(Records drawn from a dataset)

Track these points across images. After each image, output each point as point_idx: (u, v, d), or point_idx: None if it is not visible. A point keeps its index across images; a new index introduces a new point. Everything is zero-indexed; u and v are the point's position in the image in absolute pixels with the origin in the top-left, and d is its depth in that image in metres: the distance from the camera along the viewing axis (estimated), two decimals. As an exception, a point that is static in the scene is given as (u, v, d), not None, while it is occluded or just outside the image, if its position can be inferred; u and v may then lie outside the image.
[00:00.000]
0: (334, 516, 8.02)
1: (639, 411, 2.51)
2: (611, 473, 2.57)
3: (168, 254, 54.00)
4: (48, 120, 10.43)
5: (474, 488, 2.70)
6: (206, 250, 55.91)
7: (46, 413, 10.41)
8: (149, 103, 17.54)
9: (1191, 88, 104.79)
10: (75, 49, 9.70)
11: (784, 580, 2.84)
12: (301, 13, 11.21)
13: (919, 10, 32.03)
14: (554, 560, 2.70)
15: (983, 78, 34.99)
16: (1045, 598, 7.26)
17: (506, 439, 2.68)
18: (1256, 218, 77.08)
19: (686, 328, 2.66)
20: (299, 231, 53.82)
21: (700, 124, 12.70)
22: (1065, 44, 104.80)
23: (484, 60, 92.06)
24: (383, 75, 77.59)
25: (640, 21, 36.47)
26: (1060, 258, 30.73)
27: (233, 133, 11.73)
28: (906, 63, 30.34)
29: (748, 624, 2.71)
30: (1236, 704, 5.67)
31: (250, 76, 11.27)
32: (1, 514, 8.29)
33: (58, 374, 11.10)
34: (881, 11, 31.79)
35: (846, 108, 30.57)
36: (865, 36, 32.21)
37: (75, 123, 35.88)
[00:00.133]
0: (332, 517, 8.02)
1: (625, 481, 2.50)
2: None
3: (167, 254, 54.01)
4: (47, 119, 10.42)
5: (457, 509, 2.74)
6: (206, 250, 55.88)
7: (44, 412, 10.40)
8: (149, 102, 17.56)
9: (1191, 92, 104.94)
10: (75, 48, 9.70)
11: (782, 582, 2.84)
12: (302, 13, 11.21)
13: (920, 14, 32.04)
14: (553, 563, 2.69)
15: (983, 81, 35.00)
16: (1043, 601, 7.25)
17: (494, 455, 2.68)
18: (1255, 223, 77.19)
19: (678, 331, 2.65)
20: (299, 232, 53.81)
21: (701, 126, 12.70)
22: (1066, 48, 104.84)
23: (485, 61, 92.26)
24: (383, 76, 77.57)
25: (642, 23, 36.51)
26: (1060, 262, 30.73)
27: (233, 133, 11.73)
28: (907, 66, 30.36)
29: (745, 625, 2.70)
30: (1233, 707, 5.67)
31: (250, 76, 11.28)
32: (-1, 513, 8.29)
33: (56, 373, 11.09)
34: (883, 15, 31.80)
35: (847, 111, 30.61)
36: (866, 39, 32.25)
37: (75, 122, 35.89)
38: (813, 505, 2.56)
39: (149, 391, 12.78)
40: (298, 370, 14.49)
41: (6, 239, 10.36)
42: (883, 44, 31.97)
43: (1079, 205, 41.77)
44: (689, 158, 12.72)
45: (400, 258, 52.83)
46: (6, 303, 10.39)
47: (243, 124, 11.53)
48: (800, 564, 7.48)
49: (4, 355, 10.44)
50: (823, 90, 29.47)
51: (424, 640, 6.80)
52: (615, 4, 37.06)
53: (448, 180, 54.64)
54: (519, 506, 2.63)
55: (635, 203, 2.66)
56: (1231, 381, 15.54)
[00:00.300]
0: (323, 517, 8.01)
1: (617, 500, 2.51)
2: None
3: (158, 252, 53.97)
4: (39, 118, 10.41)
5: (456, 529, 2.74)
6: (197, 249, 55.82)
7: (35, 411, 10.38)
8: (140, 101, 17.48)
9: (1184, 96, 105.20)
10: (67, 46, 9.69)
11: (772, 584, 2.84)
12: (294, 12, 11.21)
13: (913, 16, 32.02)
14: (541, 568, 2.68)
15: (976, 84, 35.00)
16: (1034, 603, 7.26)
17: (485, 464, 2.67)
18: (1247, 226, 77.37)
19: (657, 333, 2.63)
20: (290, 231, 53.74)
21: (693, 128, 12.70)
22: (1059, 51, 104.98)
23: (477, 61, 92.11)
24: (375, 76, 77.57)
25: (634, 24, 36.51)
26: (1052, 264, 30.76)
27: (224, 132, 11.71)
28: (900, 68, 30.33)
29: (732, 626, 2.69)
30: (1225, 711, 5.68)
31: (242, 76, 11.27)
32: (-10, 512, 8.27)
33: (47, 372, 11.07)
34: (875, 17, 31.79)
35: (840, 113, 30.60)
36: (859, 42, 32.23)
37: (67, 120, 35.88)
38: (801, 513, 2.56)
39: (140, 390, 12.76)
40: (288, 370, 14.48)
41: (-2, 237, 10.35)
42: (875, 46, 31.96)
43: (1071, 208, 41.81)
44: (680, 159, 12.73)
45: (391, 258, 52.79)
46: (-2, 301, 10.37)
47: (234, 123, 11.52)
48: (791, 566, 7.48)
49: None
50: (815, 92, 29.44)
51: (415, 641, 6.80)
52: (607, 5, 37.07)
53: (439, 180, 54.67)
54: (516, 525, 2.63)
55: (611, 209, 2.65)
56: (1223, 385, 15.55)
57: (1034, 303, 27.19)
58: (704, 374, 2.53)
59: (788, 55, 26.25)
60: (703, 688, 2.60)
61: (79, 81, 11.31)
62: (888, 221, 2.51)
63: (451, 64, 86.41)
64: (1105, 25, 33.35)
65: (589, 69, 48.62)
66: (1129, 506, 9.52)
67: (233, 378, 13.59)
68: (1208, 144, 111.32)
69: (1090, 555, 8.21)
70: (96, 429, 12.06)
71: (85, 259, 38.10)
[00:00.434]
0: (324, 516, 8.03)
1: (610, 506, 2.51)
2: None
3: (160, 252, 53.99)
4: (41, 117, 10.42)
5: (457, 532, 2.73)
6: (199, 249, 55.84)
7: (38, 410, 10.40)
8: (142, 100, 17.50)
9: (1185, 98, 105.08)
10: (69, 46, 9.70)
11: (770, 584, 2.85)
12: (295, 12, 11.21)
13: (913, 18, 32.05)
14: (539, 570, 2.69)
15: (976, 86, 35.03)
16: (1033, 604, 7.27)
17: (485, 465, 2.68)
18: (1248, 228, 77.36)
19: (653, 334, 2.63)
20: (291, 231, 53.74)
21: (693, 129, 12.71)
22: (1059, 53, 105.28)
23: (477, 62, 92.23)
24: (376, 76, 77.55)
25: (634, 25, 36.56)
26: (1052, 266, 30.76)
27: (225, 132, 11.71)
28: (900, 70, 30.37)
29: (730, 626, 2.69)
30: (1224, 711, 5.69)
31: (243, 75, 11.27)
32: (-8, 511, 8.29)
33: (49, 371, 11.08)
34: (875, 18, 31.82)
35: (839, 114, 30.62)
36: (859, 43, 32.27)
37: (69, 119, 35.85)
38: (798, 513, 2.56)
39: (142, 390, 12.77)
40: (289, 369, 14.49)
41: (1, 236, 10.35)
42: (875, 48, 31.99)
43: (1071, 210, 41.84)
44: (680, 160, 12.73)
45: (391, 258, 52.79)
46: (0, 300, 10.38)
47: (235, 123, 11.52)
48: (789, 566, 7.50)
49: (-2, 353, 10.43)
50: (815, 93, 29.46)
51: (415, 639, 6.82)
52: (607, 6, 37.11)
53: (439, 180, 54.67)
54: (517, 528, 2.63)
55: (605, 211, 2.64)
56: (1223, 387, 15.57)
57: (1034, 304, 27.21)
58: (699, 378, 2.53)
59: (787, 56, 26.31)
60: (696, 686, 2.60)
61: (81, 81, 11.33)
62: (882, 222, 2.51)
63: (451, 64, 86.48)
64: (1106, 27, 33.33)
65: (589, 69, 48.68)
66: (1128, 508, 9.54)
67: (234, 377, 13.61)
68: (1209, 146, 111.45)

→ TASK STATEMENT: The lines above from the one with "0: (334, 516, 8.02)" through the one with "37: (75, 123, 35.88)" are to be duplicated exactly, ends included, with nothing added.

→ EXERCISE RESPONSE:
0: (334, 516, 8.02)
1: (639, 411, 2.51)
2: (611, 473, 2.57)
3: (168, 254, 54.00)
4: (48, 120, 10.43)
5: (474, 488, 2.70)
6: (206, 250, 55.91)
7: (46, 413, 10.41)
8: (149, 103, 17.54)
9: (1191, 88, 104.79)
10: (75, 49, 9.70)
11: (784, 580, 2.84)
12: (301, 13, 11.21)
13: (919, 10, 32.03)
14: (554, 560, 2.70)
15: (983, 78, 34.99)
16: (1045, 598, 7.26)
17: (506, 439, 2.68)
18: (1256, 218, 77.08)
19: (686, 328, 2.66)
20: (299, 231, 53.82)
21: (700, 124, 12.70)
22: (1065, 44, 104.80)
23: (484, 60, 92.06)
24: (383, 75, 77.59)
25: (640, 21, 36.47)
26: (1060, 258, 30.73)
27: (233, 133, 11.73)
28: (906, 63, 30.34)
29: (748, 624, 2.71)
30: (1236, 704, 5.67)
31: (250, 76, 11.27)
32: (1, 514, 8.29)
33: (58, 374, 11.10)
34: (881, 11, 31.79)
35: (846, 108, 30.57)
36: (865, 36, 32.21)
37: (75, 123, 35.88)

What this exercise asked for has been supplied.